Page images and extracted text
────────────────────
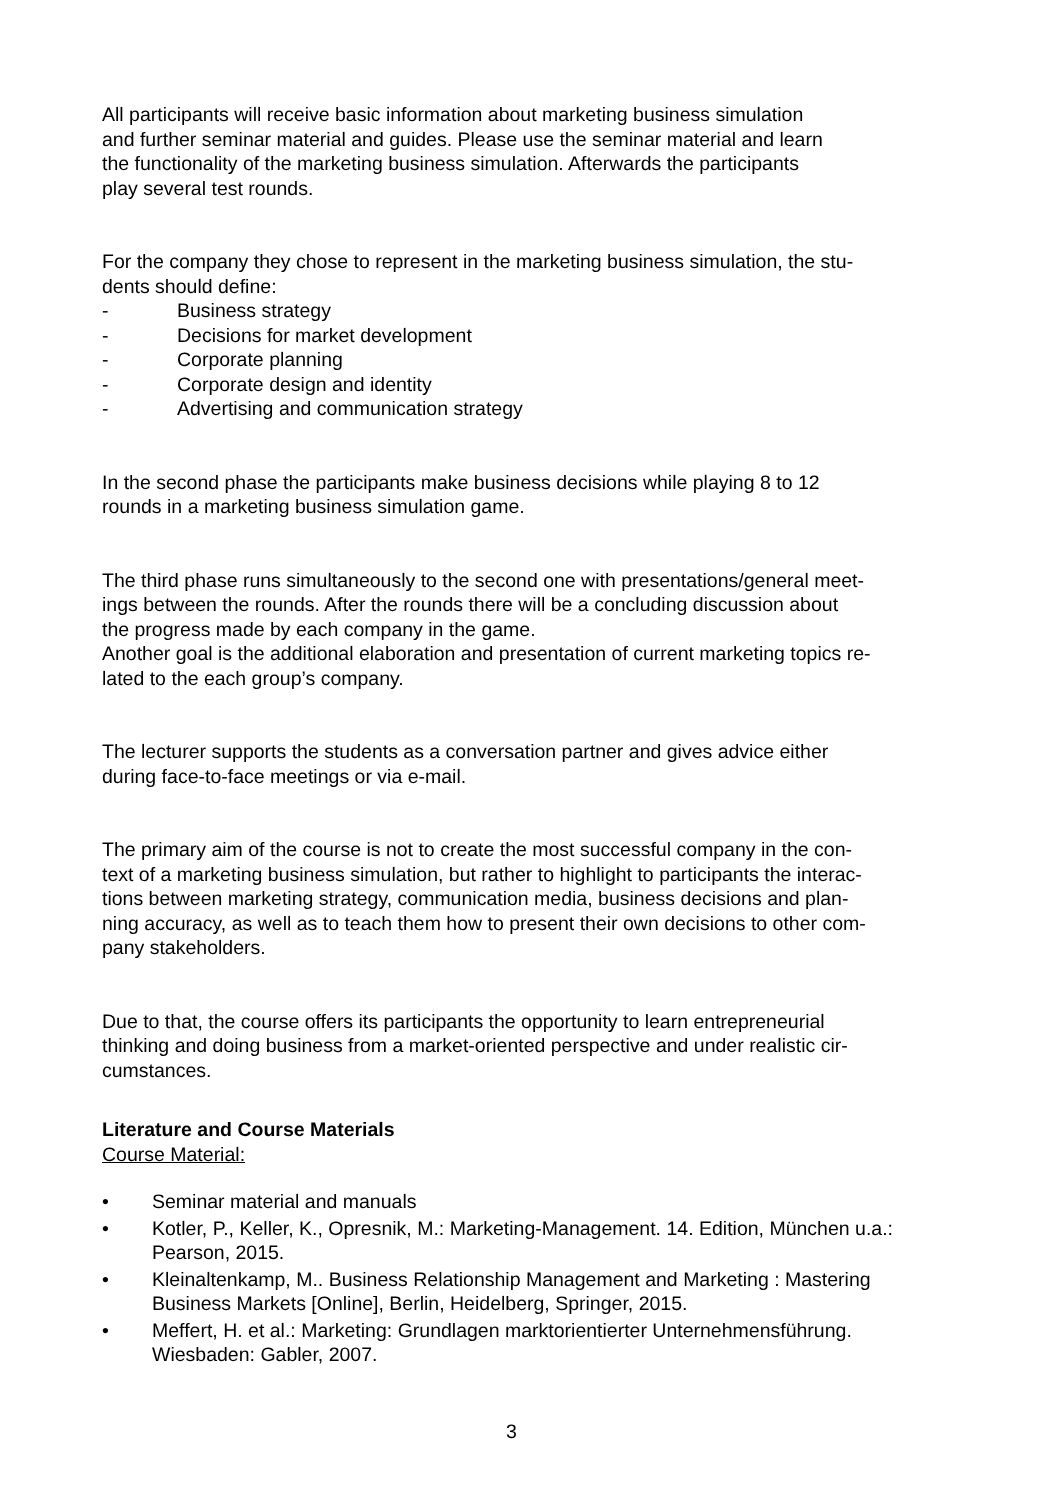All participants will receive basic information about marketing business simulation
and further seminar material and guides. Please use the seminar material and learn
the functionality of the marketing business simulation. Afterwards the participants
play several test rounds.
For the company they chose to represent in the marketing business simulation, the stu-
dents should define:
- Business strategy
- Decisions for market development
- Corporate planning
- Corporate design and identity
- Advertising and communication strategy
In the second phase the participants make business decisions while playing 8 to 12
rounds in a marketing business simulation game.
The third phase runs simultaneously to the second one with presentations/general meet-
ings between the rounds. After the rounds there will be a concluding discussion about
the progress made by each company in the game.
Another goal is the additional elaboration and presentation of current marketing topics re-
lated to the each group’s company.
The lecturer supports the students as a conversation partner and gives advice either
during face-to-face meetings or via e-mail.
The primary aim of the course is not to create the most successful company in the con-
text of a marketing business simulation, but rather to highlight to participants the interac-
tions between marketing strategy, communication media, business decisions and plan-
ning accuracy, as well as to teach them how to present their own decisions to other com-
pany stakeholders.
Due to that, the course offers its participants the opportunity to learn entrepreneurial
thinking and doing business from a market-oriented perspective and under realistic cir-
cumstances.
Literature and Course Materials
Course Material:
• Seminar material and manuals
• Kotler, P., Keller, K., Opresnik, M.: Marketing-Management. 14. Edition, München u.a.: Pearson, 2015.
• Kleinaltenkamp, M.. Business Relationship Management and Marketing : Mastering Business Markets [Online], Berlin, Heidelberg, Springer, 2015.
• Meffert, H. et al.: Marketing: Grundlagen marktorientierter Unternehmensführung. Wiesbaden: Gabler, 2007.
3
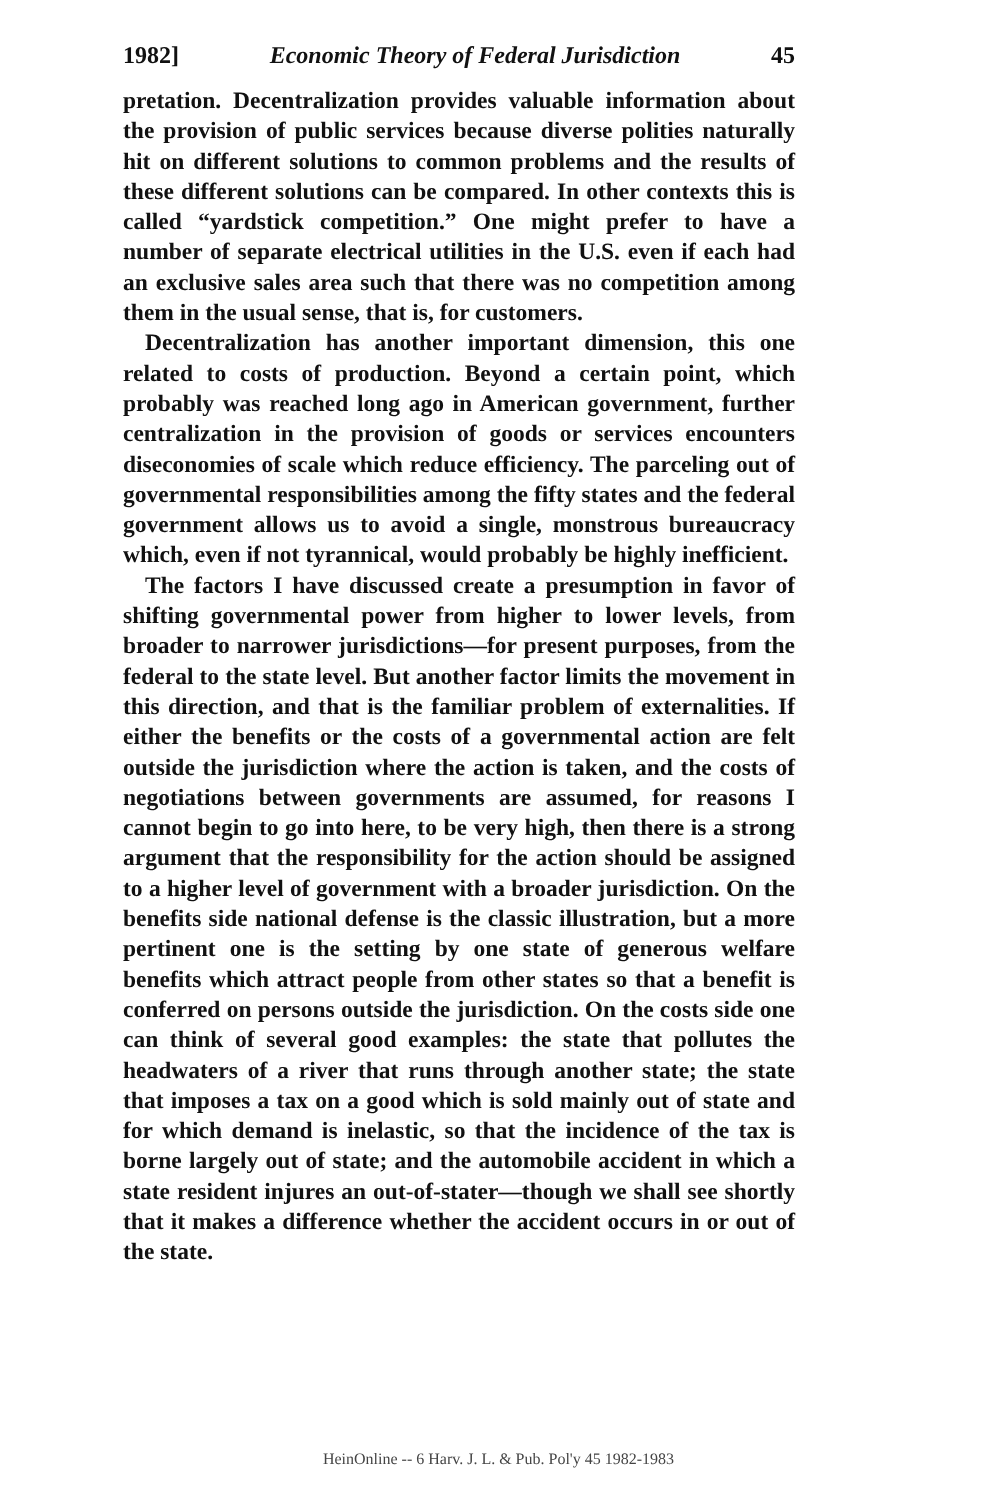1982] Economic Theory of Federal Jurisdiction 45
pretation. Decentralization provides valuable information about the provision of public services because diverse polities naturally hit on different solutions to common problems and the results of these different solutions can be compared. In other contexts this is called “yardstick competition.” One might prefer to have a number of separate electrical utilities in the U.S. even if each had an exclusive sales area such that there was no competition among them in the usual sense, that is, for customers.
Decentralization has another important dimension, this one related to costs of production. Beyond a certain point, which probably was reached long ago in American government, further centralization in the provision of goods or services encounters diseconomies of scale which reduce efficiency. The parceling out of governmental responsibilities among the fifty states and the federal government allows us to avoid a single, monstrous bureaucracy which, even if not tyrannical, would probably be highly inefficient.
The factors I have discussed create a presumption in favor of shifting governmental power from higher to lower levels, from broader to narrower jurisdictions—for present purposes, from the federal to the state level. But another factor limits the movement in this direction, and that is the familiar problem of externalities. If either the benefits or the costs of a governmental action are felt outside the jurisdiction where the action is taken, and the costs of negotiations between governments are assumed, for reasons I cannot begin to go into here, to be very high, then there is a strong argument that the responsibility for the action should be assigned to a higher level of government with a broader jurisdiction. On the benefits side national defense is the classic illustration, but a more pertinent one is the setting by one state of generous welfare benefits which attract people from other states so that a benefit is conferred on persons outside the jurisdiction. On the costs side one can think of several good examples: the state that pollutes the headwaters of a river that runs through another state; the state that imposes a tax on a good which is sold mainly out of state and for which demand is inelastic, so that the incidence of the tax is borne largely out of state; and the automobile accident in which a state resident injures an out-of-stater—though we shall see shortly that it makes a difference whether the accident occurs in or out of the state.
HeinOnline -- 6 Harv. J. L. & Pub. Pol'y 45 1982-1983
────────────────────
Work order: Exactly as they appear above, print all the lines, but not the pictures.

Exercise response:
All participants will receive basic information about marketing business simulation
and further seminar material and guides. Please use the seminar material and learn
the functionality of the marketing business simulation. Afterwards the participants
play several test rounds.
For the company they chose to represent in the marketing business simulation, the stu-
dents should define:
- Business strategy
- Decisions for market development
- Corporate planning
- Corporate design and identity
- Advertising and communication strategy
In the second phase the participants make business decisions while playing 8 to 12
rounds in a marketing business simulation game.
The third phase runs simultaneously to the second one with presentations/general meet-
ings between the rounds. After the rounds there will be a concluding discussion about
the progress made by each company in the game.
Another goal is the additional elaboration and presentation of current marketing topics re-
lated to the each group’s company.
The lecturer supports the students as a conversation partner and gives advice either
during face-to-face meetings or via e-mail.
The primary aim of the course is not to create the most successful company in the con-
text of a marketing business simulation, but rather to highlight to participants the interac-
tions between marketing strategy, communication media, business decisions and plan-
ning accuracy, as well as to teach them how to present their own decisions to other com-
pany stakeholders.
Due to that, the course offers its participants the opportunity to learn entrepreneurial
thinking and doing business from a market-oriented perspective and under realistic cir-
cumstances.
Literature and Course Materials
Course Material:
• Seminar material and manuals
• Kotler, P., Keller, K., Opresnik, M.: Marketing-Management. 14. Edition, München u.a.: Pearson, 2015.
• Kleinaltenkamp, M.. Business Relationship Management and Marketing : Mastering Business Markets [Online], Berlin, Heidelberg, Springer, 2015.
• Meffert, H. et al.: Marketing: Grundlagen marktorientierter Unternehmensführung. Wiesbaden: Gabler, 2007.
3
1982] Economic Theory of Federal Jurisdiction 45
pretation. Decentralization provides valuable information about the provision of public services because diverse polities naturally hit on different solutions to common problems and the results of these different solutions can be compared. In other contexts this is called “yardstick competition.” One might prefer to have a number of separate electrical utilities in the U.S. even if each had an exclusive sales area such that there was no competition among them in the usual sense, that is, for customers.
Decentralization has another important dimension, this one related to costs of production. Beyond a certain point, which probably was reached long ago in American government, further centralization in the provision of goods or services encounters diseconomies of scale which reduce efficiency. The parceling out of governmental responsibilities among the fifty states and the federal government allows us to avoid a single, monstrous bureaucracy which, even if not tyrannical, would probably be highly inefficient.
The factors I have discussed create a presumption in favor of shifting governmental power from higher to lower levels, from broader to narrower jurisdictions—for present purposes, from the federal to the state level. But another factor limits the movement in this direction, and that is the familiar problem of externalities. If either the benefits or the costs of a governmental action are felt outside the jurisdiction where the action is taken, and the costs of negotiations between governments are assumed, for reasons I cannot begin to go into here, to be very high, then there is a strong argument that the responsibility for the action should be assigned to a higher level of government with a broader jurisdiction. On the benefits side national defense is the classic illustration, but a more pertinent one is the setting by one state of generous welfare benefits which attract people from other states so that a benefit is conferred on persons outside the jurisdiction. On the costs side one can think of several good examples: the state that pollutes the headwaters of a river that runs through another state; the state that imposes a tax on a good which is sold mainly out of state and for which demand is inelastic, so that the incidence of the tax is borne largely out of state; and the automobile accident in which a state resident injures an out-of-stater—though we shall see shortly that it makes a difference whether the accident occurs in or out of the state.
HeinOnline -- 6 Harv. J. L. & Pub. Pol'y 45 1982-1983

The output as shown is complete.